**WHAT TO DO:** Show every line below that contains the string "Coinbase", treating uppercase and lowercase as different.

=== DATASET ===

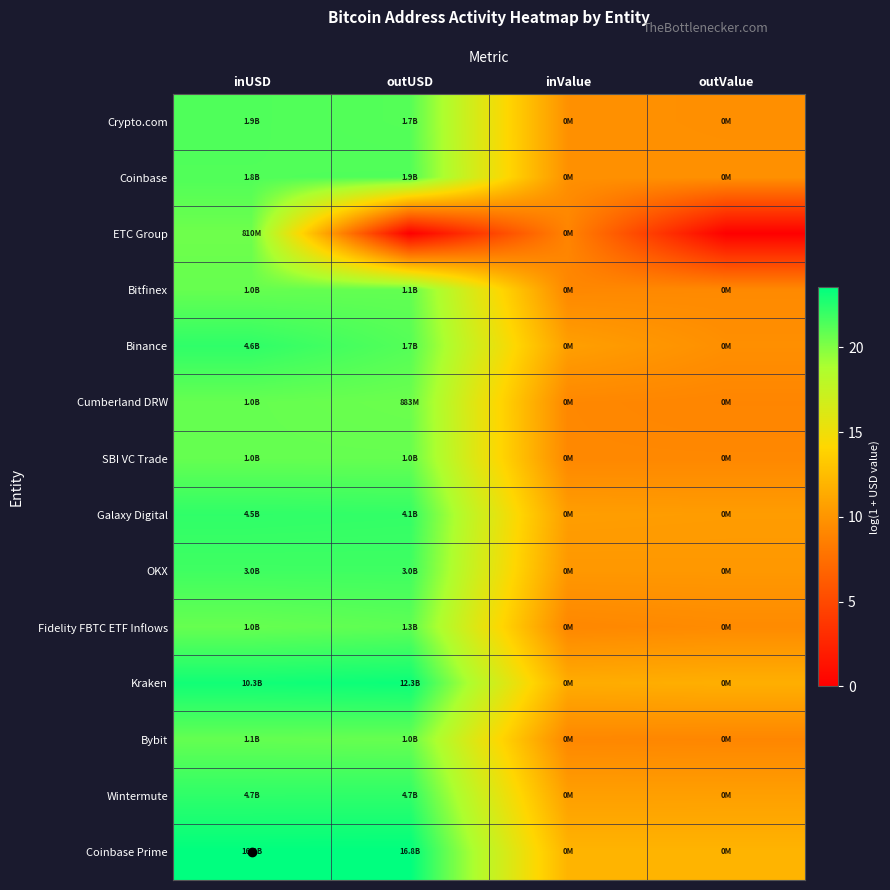

Reading left to right, extract all data points from this chart.

Crypto.com: inUSD=21.4	outUSD=21.2	inValue=9.8	outValue=9.6
Coinbase: inUSD=21.3	outUSD=21.4	inValue=9.7	outValue=9.7
ETC Group: inUSD=20.5	outUSD=0.0	inValue=8.9	outValue=0.0
Bitfinex: inUSD=20.7	outUSD=20.9	inValue=9.2	outValue=9.3
Binance: inUSD=22.2	outUSD=21.2	inValue=10.7	outValue=9.6
Cumberland DRW: inUSD=20.8	outUSD=20.6	inValue=9.2	outValue=9.0
SBI VC Trade: inUSD=20.8	outUSD=20.8	inValue=9.2	outValue=9.2
Galaxy Digital: inUSD=22.2	outUSD=22.1	inValue=10.6	outValue=10.5
OKX: inUSD=21.8	outUSD=21.8	inValue=10.2	outValue=10.2
Fidelity FBTC ETF Inflows: inUSD=20.7	outUSD=21.0	inValue=9.1	outValue=9.4
Kraken: inUSD=23.1	outUSD=23.2	inValue=11.5	outValue=11.6
Bybit: inUSD=20.8	outUSD=20.7	inValue=9.2	outValue=9.1
Wintermute: inUSD=22.3	outUSD=22.3	inValue=10.7	outValue=10.7
Coinbase Prime: inUSD=23.5	outUSD=23.5	inValue=11.9	outValue=11.9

===

**THE ANSWER:**
Coinbase: inUSD=21.3	outUSD=21.4	inValue=9.7	outValue=9.7
Coinbase Prime: inUSD=23.5	outUSD=23.5	inValue=11.9	outValue=11.9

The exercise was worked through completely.